Now, if for example $P(\lim_{n\to\infty}\bar X_n = 0.5)=1$, this means that there exists a set $A \subset \mathcal F$, with $P(A)=1$, where $\mathcal F$ is the sigma-algebra of the probability space. And for every $w\in A$, you have that $\lim_{n\to \infty} \bar X_n(w)= 0.5$.
In other words, for a given $\epsilon>0$, take an infinite sequence $w\in A$. Then, there exists an $N$ such that the sequence of $(\bar X_n(w))$ will fall inside the interval $(0.5 -\epsilon,0.5+ \epsilon)$.

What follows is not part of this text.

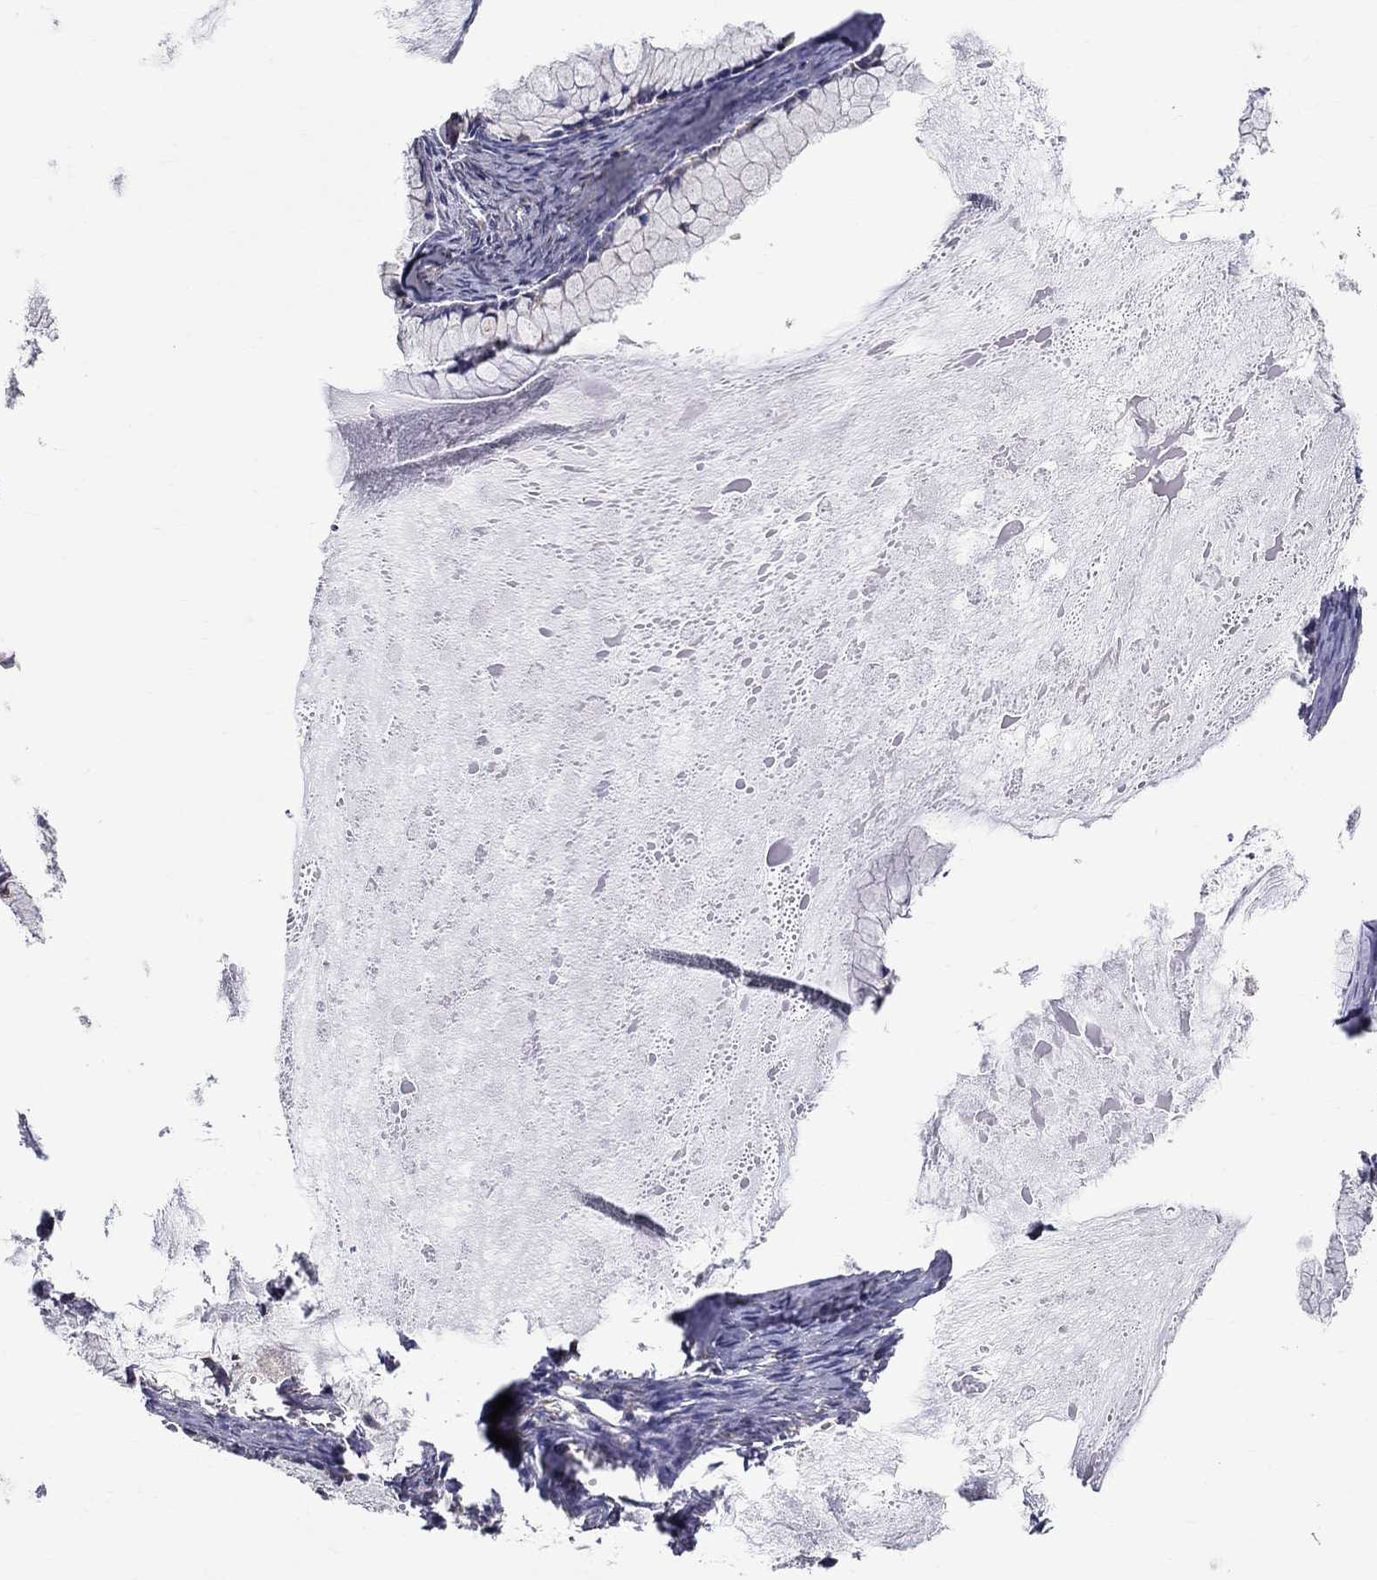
{"staining": {"intensity": "negative", "quantity": "none", "location": "none"}, "tissue": "ovarian cancer", "cell_type": "Tumor cells", "image_type": "cancer", "snomed": [{"axis": "morphology", "description": "Cystadenocarcinoma, mucinous, NOS"}, {"axis": "topography", "description": "Ovary"}], "caption": "A high-resolution histopathology image shows IHC staining of mucinous cystadenocarcinoma (ovarian), which reveals no significant positivity in tumor cells.", "gene": "PRDX4", "patient": {"sex": "female", "age": 41}}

Another way to think of $P(\lim_{n\to\infty}\bar X_n=0.5)$ is the “percentage” of sequences that converge to $0.5$. Note that if you have infinite possible sequences (paths), even if a finite number of them don’t converge to $0.5$, if we assume they are equally likely, then $P(\lim_{n\to\infty}\bar X_n=0.5)$ is still equal to $1$. Now, if one fourth of them converge to $0.5$, then $P(\lim_{n\to\infty}\bar X_n=0.5)=1/4$. And so on.